Should you? It depends. I prefer not to. I prefer to find a story that will force me to perform the task, then make the task part of that story. If I can't find an urgent story that forces me to do the task, then perhaps I don't need to do that task now. The longer I defer doing that task, generally speaking, the better.

So I have to ask: why would you configure stuff in a production web app except to be able to deliver a story? I know you might think "I'll have to do this anyway, so I'll do it now", but I find value in challenging that thinking. You'd be surprised what we can defer until later. You'd be surprised what we can avoid doing altogether.

Even if you believe that this configuration task has to happen before you can release any other story, I would still recommend doing it as part of completing a story. You might even find that you can do 20% of the configuration now--just enough to deliver the current story--and do the rest later. Even if splitting up the configuration work doubles the cost of that work, if you can complete stories by doing only 50% of the configuration work, then you can release those stories sooner, and releasing stories sooner (not necessarily for the least cost) lies at the heart of the philosophy of Scrum.

(ACTIONS TO TAKE):
1. According to the text on deferring configuration work, what lies at the heart of the philosophy of Scrum?
2. Write the next part of the text on deferring configuration work, picking up after its final sentence.
The records that follow come from a separate source, not from the text on deferring configuration work.

(GIVEN DATA):
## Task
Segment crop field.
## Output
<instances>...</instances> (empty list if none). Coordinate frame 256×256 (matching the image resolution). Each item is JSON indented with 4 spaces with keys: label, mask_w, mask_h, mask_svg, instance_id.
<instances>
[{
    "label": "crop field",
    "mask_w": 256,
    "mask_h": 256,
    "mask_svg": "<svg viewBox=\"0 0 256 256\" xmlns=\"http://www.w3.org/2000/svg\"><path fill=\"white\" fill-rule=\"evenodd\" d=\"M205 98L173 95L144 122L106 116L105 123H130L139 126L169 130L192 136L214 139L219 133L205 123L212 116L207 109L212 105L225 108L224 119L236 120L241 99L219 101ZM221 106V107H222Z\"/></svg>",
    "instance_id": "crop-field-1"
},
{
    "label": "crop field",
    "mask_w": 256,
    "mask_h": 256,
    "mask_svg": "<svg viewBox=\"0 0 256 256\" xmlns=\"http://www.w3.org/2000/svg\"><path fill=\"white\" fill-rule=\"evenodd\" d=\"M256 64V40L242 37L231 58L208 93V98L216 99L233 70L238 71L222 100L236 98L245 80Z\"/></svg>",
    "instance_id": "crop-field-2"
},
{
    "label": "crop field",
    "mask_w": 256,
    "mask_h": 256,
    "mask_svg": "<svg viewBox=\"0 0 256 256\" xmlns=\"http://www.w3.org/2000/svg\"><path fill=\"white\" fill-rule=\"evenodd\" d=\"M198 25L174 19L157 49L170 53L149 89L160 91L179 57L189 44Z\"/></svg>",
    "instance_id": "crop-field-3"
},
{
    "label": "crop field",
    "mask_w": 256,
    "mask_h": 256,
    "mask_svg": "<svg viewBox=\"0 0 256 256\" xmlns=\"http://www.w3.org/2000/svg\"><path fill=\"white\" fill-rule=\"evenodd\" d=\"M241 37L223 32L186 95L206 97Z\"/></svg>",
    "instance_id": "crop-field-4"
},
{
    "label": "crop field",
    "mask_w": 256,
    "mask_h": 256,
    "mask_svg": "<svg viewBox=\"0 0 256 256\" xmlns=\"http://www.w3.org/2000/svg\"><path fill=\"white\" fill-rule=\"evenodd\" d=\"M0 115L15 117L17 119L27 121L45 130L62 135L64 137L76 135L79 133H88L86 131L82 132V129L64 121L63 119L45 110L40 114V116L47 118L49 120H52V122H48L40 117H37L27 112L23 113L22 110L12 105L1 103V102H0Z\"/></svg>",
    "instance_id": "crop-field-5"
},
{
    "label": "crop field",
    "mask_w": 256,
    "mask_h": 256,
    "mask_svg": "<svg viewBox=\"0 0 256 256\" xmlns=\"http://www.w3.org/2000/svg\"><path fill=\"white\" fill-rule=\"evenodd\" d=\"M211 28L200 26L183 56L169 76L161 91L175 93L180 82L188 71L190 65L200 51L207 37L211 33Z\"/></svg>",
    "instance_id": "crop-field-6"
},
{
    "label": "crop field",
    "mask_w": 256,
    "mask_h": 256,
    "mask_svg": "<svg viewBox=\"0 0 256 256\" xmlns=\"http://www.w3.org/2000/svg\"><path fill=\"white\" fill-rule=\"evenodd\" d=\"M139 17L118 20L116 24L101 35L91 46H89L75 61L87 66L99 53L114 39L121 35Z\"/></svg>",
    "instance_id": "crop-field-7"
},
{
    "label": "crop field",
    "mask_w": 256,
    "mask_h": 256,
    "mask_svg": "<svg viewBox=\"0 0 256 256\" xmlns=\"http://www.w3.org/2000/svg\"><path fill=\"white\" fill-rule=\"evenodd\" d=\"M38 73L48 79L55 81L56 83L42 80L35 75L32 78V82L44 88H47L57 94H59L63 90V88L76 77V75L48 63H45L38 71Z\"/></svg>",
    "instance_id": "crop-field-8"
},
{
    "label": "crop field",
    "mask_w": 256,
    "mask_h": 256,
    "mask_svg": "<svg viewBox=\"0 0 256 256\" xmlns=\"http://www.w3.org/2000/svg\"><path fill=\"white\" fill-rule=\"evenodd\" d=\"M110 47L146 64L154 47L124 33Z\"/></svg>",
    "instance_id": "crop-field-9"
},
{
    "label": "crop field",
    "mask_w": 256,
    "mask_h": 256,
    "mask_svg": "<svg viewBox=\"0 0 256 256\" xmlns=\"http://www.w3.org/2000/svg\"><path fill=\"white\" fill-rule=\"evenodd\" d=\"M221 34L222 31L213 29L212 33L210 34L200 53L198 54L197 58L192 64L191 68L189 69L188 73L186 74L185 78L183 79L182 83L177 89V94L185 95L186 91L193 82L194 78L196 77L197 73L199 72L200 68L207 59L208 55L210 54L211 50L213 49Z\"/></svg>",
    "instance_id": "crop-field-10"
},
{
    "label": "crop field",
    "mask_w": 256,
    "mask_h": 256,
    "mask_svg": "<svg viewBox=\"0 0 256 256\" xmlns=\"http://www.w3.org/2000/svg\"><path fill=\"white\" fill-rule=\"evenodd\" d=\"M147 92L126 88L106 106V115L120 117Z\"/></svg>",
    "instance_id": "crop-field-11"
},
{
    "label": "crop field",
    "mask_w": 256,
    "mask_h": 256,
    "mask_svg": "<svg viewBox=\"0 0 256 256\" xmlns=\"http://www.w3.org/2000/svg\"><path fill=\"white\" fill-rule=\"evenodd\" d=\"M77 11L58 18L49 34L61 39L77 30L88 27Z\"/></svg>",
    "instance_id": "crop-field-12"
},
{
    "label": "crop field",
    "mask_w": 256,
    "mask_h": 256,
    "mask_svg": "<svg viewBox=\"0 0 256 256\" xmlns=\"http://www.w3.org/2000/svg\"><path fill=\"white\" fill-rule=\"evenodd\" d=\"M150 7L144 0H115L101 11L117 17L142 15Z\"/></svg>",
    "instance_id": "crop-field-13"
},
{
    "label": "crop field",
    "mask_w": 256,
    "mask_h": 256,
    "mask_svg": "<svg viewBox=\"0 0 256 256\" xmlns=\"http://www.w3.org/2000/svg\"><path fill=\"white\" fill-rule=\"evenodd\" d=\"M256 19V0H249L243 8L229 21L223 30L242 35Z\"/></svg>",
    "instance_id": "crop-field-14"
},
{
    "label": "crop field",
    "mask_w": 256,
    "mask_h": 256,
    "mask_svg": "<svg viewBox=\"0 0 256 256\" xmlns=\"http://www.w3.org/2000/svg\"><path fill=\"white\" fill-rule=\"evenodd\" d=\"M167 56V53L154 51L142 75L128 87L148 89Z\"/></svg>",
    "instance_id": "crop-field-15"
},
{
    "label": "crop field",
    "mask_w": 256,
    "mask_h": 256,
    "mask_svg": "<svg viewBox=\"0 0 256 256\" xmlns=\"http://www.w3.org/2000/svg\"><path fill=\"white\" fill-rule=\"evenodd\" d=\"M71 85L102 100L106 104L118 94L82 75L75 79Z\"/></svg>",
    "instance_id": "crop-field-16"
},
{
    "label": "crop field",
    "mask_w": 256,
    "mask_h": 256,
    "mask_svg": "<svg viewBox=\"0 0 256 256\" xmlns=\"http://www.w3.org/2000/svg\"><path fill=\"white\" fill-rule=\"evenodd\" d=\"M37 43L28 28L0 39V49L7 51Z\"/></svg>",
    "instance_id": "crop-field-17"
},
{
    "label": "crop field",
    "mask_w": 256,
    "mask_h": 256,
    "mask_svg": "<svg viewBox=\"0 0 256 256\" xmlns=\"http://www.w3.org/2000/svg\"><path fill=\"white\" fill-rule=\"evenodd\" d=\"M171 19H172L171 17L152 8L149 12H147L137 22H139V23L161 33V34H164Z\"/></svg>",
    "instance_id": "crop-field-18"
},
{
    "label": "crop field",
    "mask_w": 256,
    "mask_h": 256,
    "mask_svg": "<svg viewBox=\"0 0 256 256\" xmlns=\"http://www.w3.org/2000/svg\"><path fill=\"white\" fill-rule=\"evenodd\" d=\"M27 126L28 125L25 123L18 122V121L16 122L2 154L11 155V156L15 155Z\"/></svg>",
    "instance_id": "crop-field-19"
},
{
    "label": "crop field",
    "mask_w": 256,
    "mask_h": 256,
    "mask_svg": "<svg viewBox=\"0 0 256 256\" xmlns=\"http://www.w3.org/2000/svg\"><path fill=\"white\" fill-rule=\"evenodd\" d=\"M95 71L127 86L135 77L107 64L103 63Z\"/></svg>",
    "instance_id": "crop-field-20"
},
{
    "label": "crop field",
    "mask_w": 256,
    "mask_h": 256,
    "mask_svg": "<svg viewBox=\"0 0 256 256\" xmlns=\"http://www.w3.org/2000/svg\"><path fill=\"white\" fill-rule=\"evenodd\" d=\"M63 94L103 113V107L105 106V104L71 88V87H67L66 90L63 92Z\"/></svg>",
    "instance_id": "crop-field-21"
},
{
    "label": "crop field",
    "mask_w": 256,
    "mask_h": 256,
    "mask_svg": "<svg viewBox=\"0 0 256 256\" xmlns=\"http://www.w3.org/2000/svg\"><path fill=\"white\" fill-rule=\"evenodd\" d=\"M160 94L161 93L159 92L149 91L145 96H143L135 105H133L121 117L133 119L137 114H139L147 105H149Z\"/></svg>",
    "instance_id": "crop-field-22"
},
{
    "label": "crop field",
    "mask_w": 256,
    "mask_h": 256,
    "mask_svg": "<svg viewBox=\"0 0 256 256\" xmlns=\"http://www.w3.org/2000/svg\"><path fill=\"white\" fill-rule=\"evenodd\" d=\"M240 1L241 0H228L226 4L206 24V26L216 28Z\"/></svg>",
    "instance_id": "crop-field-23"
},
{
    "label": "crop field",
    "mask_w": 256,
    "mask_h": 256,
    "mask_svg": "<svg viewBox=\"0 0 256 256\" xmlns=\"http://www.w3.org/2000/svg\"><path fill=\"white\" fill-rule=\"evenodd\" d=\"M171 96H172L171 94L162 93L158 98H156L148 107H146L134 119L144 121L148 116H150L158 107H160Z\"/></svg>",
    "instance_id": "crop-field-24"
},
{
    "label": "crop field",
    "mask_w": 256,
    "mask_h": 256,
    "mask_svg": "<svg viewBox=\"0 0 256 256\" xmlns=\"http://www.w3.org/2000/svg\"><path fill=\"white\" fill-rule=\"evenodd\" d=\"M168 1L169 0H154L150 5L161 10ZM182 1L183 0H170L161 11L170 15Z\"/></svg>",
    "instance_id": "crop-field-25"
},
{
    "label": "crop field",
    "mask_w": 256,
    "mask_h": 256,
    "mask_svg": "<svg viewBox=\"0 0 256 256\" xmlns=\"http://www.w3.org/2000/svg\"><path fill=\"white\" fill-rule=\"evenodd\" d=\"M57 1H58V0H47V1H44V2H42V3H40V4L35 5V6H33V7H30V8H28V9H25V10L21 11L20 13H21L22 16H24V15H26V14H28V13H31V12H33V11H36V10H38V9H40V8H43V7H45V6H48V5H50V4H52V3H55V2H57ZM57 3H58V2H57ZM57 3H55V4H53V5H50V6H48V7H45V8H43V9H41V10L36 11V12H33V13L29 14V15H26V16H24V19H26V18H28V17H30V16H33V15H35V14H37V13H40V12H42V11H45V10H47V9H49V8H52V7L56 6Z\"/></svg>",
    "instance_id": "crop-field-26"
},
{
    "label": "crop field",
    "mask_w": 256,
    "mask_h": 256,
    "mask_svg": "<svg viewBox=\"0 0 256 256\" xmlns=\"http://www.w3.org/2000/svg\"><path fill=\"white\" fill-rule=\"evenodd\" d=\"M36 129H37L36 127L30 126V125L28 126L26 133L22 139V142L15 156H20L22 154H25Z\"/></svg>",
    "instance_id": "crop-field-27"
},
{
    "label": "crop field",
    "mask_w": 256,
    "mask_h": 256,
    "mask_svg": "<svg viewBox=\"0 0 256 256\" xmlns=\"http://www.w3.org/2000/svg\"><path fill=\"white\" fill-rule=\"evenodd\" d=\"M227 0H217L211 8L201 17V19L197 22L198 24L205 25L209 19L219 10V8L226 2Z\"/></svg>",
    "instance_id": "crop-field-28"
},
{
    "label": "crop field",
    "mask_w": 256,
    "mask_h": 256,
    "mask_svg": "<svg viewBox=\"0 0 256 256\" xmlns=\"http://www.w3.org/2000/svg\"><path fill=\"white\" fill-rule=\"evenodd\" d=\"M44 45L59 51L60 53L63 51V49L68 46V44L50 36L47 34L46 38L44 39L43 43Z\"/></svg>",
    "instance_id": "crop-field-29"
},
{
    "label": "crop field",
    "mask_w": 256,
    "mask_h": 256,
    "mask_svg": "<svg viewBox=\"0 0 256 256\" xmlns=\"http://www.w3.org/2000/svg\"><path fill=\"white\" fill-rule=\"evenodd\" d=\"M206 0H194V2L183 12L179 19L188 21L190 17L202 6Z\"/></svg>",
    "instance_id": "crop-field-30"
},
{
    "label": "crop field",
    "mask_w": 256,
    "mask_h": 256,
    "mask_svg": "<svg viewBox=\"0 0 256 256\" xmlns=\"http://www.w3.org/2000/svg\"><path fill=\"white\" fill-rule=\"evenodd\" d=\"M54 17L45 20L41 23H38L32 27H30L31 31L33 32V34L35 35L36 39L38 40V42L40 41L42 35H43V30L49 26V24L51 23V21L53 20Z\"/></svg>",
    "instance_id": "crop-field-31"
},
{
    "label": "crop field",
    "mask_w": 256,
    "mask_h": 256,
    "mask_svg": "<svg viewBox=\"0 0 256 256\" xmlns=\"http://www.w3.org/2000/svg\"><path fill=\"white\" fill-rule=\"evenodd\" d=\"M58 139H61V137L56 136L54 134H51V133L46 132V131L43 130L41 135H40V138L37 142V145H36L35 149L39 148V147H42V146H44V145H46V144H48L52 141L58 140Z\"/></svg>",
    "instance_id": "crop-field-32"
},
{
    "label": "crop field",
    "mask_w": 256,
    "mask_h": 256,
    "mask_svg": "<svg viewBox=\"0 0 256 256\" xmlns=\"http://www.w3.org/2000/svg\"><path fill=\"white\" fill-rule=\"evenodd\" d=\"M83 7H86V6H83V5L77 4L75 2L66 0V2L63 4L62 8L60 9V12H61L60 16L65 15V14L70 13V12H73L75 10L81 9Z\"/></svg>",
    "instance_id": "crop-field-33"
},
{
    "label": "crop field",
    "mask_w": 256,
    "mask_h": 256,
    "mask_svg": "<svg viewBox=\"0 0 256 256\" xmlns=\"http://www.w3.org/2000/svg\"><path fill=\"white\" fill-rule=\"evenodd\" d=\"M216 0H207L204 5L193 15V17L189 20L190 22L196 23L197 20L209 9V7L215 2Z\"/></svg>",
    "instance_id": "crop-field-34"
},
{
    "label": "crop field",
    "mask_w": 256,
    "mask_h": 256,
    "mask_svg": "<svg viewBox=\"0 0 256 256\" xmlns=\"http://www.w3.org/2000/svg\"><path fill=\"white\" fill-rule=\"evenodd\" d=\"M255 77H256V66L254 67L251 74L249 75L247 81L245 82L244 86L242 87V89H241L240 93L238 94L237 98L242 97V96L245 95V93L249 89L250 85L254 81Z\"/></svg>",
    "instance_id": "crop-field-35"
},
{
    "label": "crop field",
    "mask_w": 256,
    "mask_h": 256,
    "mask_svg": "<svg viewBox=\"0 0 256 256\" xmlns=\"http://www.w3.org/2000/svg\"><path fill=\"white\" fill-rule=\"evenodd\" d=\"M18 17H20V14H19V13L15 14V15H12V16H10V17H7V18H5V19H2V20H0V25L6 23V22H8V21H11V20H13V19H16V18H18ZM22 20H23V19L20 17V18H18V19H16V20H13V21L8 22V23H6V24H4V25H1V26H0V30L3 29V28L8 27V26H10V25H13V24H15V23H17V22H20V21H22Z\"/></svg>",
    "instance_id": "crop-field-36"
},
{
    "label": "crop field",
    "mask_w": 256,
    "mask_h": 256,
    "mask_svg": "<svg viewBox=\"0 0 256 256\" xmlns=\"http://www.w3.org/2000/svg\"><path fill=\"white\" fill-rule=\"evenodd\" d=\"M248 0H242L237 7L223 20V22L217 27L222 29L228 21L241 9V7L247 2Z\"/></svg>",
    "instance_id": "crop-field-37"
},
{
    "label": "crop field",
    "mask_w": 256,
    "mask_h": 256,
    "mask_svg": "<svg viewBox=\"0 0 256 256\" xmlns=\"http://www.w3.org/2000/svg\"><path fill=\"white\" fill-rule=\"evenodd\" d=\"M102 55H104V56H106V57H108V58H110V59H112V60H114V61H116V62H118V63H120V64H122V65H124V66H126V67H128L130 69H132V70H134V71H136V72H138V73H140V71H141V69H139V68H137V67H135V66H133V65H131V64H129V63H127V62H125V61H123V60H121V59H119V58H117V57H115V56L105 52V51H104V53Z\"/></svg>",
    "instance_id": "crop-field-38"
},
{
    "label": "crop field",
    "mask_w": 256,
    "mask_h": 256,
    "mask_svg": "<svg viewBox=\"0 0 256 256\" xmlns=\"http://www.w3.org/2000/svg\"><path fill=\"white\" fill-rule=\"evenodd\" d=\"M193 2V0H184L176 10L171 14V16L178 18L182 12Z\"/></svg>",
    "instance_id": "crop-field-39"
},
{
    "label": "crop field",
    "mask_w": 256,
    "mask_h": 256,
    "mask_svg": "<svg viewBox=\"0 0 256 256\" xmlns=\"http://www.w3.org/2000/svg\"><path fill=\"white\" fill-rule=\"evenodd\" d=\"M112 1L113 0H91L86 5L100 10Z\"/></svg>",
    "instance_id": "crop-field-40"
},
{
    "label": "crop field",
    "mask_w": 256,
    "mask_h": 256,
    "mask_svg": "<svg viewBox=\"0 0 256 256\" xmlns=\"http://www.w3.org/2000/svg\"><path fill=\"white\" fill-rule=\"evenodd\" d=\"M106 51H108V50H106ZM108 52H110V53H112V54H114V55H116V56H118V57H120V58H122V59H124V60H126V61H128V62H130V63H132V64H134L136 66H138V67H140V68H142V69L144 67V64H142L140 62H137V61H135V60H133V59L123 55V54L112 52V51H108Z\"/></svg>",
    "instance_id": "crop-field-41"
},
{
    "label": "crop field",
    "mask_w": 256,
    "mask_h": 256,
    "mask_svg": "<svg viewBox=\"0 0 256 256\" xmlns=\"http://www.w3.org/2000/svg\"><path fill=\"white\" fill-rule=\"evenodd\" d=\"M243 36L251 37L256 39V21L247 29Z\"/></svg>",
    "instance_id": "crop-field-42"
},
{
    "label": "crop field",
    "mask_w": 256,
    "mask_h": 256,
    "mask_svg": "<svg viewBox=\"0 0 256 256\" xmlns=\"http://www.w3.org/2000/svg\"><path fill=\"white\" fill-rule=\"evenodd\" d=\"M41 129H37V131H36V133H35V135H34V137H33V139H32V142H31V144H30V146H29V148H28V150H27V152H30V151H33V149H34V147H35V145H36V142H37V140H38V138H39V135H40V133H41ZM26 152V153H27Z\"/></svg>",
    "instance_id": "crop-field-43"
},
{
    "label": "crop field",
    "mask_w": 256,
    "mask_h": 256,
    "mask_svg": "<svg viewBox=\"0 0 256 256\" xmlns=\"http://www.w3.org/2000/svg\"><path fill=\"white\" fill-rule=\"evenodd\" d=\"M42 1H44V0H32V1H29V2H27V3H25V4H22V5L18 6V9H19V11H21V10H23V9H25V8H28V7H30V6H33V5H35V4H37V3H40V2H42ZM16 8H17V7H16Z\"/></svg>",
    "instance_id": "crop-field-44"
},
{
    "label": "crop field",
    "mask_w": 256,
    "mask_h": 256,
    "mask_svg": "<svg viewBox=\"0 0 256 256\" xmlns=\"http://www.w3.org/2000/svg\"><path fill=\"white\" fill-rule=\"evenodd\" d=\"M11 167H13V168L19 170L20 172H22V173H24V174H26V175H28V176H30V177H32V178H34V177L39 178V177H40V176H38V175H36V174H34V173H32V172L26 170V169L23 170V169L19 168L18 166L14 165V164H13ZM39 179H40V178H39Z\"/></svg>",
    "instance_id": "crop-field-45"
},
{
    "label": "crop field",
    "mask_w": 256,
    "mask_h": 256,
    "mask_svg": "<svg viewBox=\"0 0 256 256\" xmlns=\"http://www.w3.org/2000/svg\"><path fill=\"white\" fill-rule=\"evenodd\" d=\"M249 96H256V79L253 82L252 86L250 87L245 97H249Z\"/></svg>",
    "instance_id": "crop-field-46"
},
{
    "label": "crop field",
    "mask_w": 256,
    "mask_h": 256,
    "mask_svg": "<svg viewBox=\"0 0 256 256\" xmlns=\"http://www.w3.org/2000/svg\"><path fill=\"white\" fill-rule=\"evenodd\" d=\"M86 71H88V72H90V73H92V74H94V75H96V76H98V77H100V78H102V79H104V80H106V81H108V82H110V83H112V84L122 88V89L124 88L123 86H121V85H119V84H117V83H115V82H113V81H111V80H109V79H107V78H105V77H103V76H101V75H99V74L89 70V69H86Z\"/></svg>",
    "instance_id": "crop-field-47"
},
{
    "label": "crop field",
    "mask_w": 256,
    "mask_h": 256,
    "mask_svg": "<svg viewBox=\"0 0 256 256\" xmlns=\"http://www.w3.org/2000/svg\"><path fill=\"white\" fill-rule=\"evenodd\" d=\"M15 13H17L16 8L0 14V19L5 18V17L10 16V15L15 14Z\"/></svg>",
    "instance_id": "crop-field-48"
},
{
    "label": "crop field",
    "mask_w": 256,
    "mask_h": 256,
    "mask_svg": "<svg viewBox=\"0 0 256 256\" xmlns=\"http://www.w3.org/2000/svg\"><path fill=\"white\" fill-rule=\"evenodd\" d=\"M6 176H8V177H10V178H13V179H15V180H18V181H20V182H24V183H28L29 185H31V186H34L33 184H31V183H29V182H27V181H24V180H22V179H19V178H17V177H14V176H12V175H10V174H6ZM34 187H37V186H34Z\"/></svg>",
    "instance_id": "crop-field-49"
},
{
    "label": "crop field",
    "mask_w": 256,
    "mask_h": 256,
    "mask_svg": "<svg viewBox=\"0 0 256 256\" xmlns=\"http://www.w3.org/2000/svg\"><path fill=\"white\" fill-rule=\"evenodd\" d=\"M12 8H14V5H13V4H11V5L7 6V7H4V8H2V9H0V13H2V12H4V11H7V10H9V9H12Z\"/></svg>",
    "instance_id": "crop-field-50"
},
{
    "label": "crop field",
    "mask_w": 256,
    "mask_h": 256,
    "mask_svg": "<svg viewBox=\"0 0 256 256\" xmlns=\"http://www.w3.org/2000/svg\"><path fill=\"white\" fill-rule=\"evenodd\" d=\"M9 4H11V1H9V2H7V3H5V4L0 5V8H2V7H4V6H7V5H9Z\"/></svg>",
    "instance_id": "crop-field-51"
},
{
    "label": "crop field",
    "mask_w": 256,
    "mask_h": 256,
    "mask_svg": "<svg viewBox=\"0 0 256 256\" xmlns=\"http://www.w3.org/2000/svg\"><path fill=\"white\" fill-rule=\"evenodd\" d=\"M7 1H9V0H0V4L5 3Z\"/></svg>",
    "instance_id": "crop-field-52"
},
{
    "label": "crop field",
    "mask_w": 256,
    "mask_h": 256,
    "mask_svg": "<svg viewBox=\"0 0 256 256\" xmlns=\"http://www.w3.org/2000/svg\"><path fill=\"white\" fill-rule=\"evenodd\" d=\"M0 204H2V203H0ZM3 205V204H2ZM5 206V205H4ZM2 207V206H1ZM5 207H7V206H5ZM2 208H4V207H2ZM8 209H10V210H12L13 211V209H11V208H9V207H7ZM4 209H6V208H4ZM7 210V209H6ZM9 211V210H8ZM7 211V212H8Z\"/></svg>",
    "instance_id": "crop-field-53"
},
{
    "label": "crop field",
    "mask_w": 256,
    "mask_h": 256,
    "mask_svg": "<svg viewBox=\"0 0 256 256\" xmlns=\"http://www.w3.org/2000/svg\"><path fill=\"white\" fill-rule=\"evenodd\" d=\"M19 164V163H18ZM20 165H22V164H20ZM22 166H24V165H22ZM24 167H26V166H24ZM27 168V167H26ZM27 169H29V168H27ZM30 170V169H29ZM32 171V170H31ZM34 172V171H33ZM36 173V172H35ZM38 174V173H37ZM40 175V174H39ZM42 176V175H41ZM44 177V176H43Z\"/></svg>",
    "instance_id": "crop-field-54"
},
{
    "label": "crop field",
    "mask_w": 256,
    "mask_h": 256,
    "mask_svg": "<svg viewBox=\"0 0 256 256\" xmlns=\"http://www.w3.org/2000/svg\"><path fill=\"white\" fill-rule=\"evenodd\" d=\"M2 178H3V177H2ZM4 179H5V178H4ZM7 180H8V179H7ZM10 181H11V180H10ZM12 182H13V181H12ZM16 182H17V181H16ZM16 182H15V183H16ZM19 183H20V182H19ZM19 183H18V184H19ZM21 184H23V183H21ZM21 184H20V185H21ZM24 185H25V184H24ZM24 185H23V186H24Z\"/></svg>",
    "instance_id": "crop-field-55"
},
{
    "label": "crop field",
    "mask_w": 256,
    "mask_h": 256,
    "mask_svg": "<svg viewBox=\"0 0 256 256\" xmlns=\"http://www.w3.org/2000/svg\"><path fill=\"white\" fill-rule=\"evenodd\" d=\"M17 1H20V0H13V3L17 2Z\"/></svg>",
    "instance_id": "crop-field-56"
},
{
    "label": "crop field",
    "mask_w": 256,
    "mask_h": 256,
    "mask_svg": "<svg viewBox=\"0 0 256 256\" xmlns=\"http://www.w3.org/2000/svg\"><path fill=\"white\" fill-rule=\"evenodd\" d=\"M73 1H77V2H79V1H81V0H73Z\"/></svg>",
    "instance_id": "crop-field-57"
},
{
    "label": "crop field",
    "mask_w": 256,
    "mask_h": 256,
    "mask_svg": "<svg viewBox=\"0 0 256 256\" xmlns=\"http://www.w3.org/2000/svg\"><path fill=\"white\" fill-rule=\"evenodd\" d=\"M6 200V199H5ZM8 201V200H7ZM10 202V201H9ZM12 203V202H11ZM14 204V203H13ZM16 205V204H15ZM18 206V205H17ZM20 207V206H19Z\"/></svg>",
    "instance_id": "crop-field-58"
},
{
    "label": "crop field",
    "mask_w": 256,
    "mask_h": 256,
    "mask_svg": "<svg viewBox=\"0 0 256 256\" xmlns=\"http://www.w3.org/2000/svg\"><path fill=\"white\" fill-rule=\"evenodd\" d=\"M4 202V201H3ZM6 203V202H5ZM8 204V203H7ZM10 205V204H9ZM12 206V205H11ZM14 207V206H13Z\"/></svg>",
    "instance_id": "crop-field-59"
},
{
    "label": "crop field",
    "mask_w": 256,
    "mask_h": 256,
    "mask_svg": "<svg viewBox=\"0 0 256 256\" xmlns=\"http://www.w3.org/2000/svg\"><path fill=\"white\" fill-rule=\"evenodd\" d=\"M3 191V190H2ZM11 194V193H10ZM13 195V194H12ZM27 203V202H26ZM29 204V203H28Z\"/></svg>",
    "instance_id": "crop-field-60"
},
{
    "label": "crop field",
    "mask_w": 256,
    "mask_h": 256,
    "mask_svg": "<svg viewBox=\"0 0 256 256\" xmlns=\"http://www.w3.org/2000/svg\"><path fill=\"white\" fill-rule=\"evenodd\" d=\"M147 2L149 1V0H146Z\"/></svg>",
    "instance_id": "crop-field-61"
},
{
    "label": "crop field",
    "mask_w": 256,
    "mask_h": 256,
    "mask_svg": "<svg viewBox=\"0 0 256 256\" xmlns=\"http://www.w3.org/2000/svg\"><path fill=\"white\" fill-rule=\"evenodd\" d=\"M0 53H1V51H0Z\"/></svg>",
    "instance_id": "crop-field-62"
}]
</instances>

(ANSWERS TO THE EXERCISES):
1. Releasing stories sooner, not necessarily for the least cost.

2.
I have to add that all this assumes two things:

  1. Your organisation wants to practise releasing features sooner in order to eventually start collecting revenue sooner from releasing features. (Even if they can't realise that value now, they need to start practising if they ever want to become skilled at it.)

  2. Your organisation values earning revenue sooner at all. If they don't, then why the hell are they doing Scrum?!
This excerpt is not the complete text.